* STATED GOAL A: In the text on the resonance escape probability of thorium, list every material named as a layer surrounding the aluminum box.

A determination of the resonance escape probability of thorium as thorium nitrate in aqueous solution has been made as a function of thorium concentration.
The physical system used was an aluminum box surrounded by successive layers of cadmium, paraffin and borated paraffin to keep out neutrons scattered by objects in the laboratory.
Neutrons were obtained from a Cockcroft-Walton type accelerator by the D(d,n)He³ reaction. The drive-in target was located at the center of one of the faces of the aluminum box.
Neutron density was measured at nine spatial positions in the direction of the neutron beam with a bare boron trifluoride detector. The area under a curve of neutron density versus spatial position was obtained for various concentrations of absorber.
The above process was carried out for the thorium solution and for a “mock solution," whose cross-section was similar to that of thorium except that it had no resonances in the thorium resonance region.
By taking ratios of the neutron densities (area under curves of neutron density versus spatial position) in the thorium solution to the neutron density in the mock solution, it was possible to determine the resonance escape probability of neutrons in a homogeneous, aqueous solution of thorium nitrate.
It is shown that, for the absorber concentrations used in the experiment, the resonance escape probability for an infinite geometry may be obtained by the above ratio method. The difference between a finite system and an infinite one is exhibited as leakage of neutrons from the system in the finite case. If one can compare neutron densities for systems which are large enough so that leakage is negligible or for systems with corresponding leakage rates, the effect of leakage can be overcome and the resonance escape probability for the infinite geometry obtained.
Before taking the above ratios of neutron densities, it was necessary to compensate for the spectral shift of the thermal flux in the two solutions. After such a correction, the resonance escape probability so obtained shows good correlation with the results of the Monte Carlo prediction for this system. Over the range covered by the experiment (0 - 1 x 10²¹ atoms of thorium per cubic centimeter), experimental results agree with Monte Carlo predictions to within one percent.

* DATA FOR THIS EXERCISE:
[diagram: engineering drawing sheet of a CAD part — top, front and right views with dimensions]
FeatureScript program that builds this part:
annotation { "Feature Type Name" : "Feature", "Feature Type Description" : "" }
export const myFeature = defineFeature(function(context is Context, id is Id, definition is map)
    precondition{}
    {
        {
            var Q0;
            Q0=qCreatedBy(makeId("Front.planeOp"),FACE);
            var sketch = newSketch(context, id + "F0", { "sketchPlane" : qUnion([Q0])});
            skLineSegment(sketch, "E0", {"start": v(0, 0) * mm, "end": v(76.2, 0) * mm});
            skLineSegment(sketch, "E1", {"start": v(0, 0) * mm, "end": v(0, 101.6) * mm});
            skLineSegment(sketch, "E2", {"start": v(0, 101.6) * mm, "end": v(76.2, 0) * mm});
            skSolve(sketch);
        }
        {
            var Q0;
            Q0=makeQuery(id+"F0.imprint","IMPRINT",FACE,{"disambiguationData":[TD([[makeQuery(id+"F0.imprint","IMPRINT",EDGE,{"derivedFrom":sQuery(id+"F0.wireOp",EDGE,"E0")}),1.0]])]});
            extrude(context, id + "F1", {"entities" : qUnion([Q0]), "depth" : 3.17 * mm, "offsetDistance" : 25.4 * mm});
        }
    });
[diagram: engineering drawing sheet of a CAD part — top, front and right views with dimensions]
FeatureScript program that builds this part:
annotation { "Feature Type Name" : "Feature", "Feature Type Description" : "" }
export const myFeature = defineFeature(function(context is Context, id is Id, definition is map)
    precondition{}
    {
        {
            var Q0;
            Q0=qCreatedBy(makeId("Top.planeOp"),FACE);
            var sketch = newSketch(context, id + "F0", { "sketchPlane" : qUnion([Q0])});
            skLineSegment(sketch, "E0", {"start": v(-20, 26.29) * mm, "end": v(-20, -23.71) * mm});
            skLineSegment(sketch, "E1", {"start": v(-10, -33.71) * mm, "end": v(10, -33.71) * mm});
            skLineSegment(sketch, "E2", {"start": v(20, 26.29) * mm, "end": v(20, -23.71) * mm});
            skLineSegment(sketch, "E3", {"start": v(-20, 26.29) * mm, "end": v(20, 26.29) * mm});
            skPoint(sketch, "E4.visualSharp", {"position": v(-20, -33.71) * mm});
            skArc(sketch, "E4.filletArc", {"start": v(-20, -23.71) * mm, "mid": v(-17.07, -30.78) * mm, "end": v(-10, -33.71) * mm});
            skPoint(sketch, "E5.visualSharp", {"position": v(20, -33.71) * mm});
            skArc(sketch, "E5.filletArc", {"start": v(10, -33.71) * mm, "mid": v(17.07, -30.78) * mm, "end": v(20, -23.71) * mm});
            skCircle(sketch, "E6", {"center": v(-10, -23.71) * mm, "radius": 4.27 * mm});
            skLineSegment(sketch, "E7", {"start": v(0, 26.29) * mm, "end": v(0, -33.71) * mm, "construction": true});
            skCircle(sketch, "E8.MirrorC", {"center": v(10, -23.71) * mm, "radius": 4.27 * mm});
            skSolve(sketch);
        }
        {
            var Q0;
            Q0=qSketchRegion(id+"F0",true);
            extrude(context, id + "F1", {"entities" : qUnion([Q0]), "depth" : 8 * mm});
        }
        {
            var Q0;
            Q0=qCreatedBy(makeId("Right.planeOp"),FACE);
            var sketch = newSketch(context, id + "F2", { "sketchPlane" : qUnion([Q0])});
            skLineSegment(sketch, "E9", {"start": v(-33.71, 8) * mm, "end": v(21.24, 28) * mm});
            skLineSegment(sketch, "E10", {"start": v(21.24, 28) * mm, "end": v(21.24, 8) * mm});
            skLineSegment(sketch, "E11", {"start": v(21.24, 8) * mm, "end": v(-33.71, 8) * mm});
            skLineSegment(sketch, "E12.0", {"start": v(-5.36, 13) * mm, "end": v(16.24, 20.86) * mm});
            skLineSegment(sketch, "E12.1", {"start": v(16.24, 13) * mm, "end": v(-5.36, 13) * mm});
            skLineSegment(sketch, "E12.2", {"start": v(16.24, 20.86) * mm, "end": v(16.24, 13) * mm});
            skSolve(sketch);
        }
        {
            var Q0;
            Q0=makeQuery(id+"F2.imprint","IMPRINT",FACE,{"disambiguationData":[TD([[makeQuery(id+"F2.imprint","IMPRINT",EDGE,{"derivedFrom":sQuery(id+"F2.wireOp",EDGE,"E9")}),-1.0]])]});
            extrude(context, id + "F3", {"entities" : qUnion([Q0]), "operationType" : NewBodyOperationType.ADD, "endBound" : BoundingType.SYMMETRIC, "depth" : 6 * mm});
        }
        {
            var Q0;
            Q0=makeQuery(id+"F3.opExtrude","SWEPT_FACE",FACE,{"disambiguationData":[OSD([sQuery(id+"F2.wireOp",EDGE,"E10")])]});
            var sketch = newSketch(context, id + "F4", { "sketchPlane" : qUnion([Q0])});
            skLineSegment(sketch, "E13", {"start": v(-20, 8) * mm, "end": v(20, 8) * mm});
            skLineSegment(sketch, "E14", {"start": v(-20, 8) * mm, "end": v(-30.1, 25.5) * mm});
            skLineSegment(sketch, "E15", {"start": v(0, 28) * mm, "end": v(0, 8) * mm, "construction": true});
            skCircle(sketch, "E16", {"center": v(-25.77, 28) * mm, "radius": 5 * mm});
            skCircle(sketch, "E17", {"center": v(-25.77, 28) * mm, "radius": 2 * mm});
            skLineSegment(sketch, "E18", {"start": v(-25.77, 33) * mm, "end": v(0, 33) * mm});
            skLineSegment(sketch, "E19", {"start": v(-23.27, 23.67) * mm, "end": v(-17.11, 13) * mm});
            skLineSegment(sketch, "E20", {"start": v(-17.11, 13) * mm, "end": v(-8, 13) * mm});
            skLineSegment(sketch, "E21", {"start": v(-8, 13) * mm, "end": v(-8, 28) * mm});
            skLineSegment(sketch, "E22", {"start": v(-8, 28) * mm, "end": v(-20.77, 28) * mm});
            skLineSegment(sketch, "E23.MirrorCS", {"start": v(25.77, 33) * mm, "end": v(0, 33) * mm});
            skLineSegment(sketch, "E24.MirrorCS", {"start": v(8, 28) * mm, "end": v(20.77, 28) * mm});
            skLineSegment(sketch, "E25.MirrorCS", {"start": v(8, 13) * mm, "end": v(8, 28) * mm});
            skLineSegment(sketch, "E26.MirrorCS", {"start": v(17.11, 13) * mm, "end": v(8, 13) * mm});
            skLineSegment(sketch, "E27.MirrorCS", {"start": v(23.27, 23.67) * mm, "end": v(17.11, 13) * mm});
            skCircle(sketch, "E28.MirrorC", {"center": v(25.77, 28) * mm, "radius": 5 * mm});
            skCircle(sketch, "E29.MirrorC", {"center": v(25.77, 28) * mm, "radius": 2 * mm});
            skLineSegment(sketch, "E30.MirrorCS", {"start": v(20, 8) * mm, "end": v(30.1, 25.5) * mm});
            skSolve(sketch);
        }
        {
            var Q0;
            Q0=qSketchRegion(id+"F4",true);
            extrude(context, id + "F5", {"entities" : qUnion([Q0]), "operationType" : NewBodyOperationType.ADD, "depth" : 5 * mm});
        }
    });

* STATED GOAL B: How many lines of the records contain the string "FACE"? Give only the number.

* CORRECT RESPONSE A: Cadmium, paraffin, borated paraffin

* CORRECT RESPONSE B: 6